KABUL, Dec 24 (IslamOnline & News Agencies) - Afghanistan's new leader, Hamid Karzai, said on Monday that he has appointed controversial warlord Abdul Rashid Dostum as the deputy defense minister in his interim government, news agencies reported.

Karzai was speaking after meeting Dostum and Defense Minister Mohammad Qasim Fahim at the presidential palace, Agence France-Presse (AFP) reported.

"The agreement [on the appointment] has been signed between me, the defense minister and General Dostum," he told reporters.

Asked if the appointment marked the beginning of a national army, Dostum replied, "Yes, it is. We have made the first step and it will go on."

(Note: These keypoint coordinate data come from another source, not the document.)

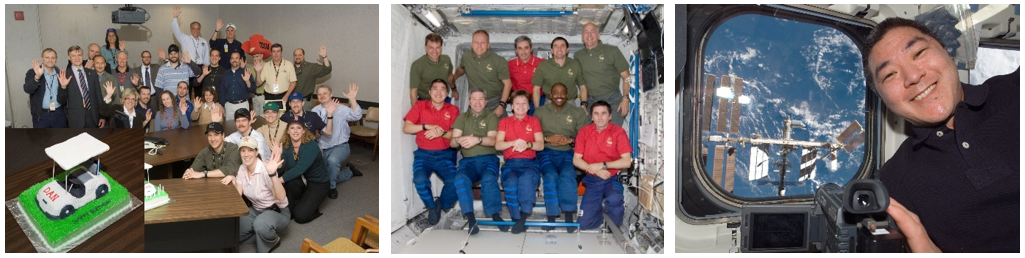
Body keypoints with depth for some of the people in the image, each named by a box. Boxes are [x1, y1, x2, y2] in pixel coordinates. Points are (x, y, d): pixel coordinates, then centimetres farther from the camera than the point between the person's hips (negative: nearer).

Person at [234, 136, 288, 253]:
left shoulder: (265, 169, -25)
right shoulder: (242, 169, -3)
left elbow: (281, 197, -34)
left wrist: (272, 174, -47)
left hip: (277, 211, -7)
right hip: (256, 210, 7)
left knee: (260, 224, -37)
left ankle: (274, 241, -5)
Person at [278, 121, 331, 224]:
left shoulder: (311, 146, -22)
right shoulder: (286, 147, -5)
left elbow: (300, 169, -33)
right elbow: (280, 171, -15)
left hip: (317, 184, -5)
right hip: (301, 181, 5)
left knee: (300, 216, -20)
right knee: (289, 181, -31)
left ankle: (312, 205, 12)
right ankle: (291, 209, -4)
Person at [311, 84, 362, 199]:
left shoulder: (340, 109, -9)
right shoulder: (315, 111, 1)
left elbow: (357, 116, -29)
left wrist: (352, 99, -42)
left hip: (340, 146, -5)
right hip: (322, 148, 5)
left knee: (332, 160, -38)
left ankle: (331, 187, -11)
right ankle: (348, 171, 31)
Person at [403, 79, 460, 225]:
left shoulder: (453, 110, 5)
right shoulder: (420, 106, 5)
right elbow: (406, 128, -2)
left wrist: (441, 133, -20)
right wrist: (427, 126, -15)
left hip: (445, 155, 0)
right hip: (423, 154, 0)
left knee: (455, 182, -26)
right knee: (420, 180, -31)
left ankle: (441, 205, 7)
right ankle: (432, 207, 0)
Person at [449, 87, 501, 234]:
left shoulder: (491, 117, 15)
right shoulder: (462, 118, 20)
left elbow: (492, 140, -2)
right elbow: (452, 142, 9)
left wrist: (477, 139, -23)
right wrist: (460, 140, -17)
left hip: (488, 159, -1)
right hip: (468, 160, 1)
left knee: (489, 180, -35)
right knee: (460, 179, -33)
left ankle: (496, 215, -25)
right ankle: (471, 219, -34)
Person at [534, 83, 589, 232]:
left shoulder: (578, 112, 15)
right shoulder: (540, 112, 16)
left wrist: (570, 140, -12)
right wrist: (547, 139, -11)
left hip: (567, 152, 0)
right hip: (546, 152, 0)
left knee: (568, 175, -32)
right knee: (551, 176, -31)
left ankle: (569, 215, -27)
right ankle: (551, 216, -24)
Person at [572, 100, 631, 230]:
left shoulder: (618, 132, -4)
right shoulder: (584, 132, 3)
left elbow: (626, 162, -8)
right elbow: (576, 160, 1)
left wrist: (602, 165, -15)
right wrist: (596, 170, -13)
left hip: (612, 179, -2)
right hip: (592, 180, 2)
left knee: (614, 200, -36)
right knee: (584, 223, -8)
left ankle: (615, 229, -3)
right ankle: (603, 215, 27)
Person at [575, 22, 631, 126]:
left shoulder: (612, 51, -1)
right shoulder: (578, 56, 9)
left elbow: (626, 77, -1)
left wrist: (625, 99, -10)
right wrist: (583, 102, 10)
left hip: (612, 99, -3)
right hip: (590, 101, 3)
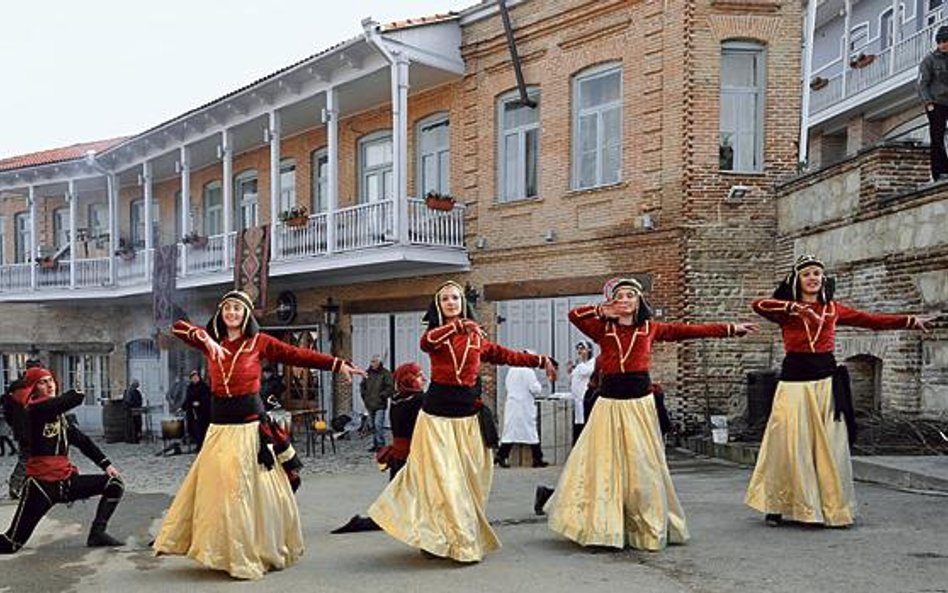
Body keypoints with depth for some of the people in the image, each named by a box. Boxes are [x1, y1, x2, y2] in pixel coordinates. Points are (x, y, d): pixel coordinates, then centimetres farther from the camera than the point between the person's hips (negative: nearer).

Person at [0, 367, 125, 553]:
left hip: (67, 480, 7)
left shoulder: (59, 414, 15)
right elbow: (76, 398, -24)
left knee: (115, 484, -1)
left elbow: (81, 439, 17)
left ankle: (97, 533, -1)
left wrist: (106, 464, 9)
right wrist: (77, 392, 0)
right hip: (41, 483, -7)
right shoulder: (34, 410, -11)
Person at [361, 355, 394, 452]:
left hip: (380, 405, -6)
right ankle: (375, 444, 20)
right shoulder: (368, 373, 10)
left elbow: (390, 387, -10)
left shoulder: (385, 373, -6)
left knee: (378, 424, -14)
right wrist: (364, 395, 10)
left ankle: (381, 444, -7)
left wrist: (382, 396, -14)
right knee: (373, 426, 12)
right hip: (369, 404, 6)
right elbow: (363, 385, 22)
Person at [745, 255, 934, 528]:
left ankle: (833, 507, 14)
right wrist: (793, 306, -28)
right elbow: (759, 305, -17)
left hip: (826, 380, 3)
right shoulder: (786, 310, 2)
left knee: (829, 444, 5)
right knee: (789, 443, -2)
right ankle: (778, 505, 7)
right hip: (794, 380, -3)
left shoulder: (833, 309, 13)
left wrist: (912, 321, 12)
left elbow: (872, 320, 15)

The ethnic Uzbek general, whose controversial background stems from concerns about human rights abuses committed under his command, told AFP earlier that he has 50,000 fighters under his command and wants them eventually to be incorporated into a future national army.

Dostum also said that while Osama bin Laden's al-Qaeda fighters and the former ruling Taliban regime had been decimated in the north of the country, thousands remained free in the south.

"In northern Afghanistan, they are crushed, but in other parts of Afghanistan they have changed their shape," he said.

"In Kabul, in Kandahar, in Jalalabad, there were thousands of al-Qaeda and Taliban - there is still a great danger there."

The Saudi-born bin Laden and his al-Qaeda network are suspected by Washington of masterminding the September 11 attacks on New York and Washington.

He said the war against the Taliban and their al-Qaeda allies was not over and that he was prepared to put his divisions at the disposal of the government.

Dostum commanded the troops, who in early 1992 removed the Taliban from the northern city of Mazar-i-Sharif - where he now has his headquarters.

Human rights groups regard him with extreme caution because forces under his command have been accused of atrocities against civilians. He has also switched sides many times throughout the tumultuous past decade, a BBC online report on the new appointment said.

According to a Human Rights Watch editorial from October 10, the general now rising to power in the interim government commanded forces that "shelled civilian neighborhoods in Kabul and looted, raped and killed civilians there and in other parts of the country," from 1992 to 1997.

The editorial said that in January of 1997, "planes belonging to General Dostum's militia dropped cluster munitions on residential areas of Kabul. 

"Several civilians were killed and others wounded," it said, adding the concern that not one opposition commander has yet been held accountable for human rights abuses.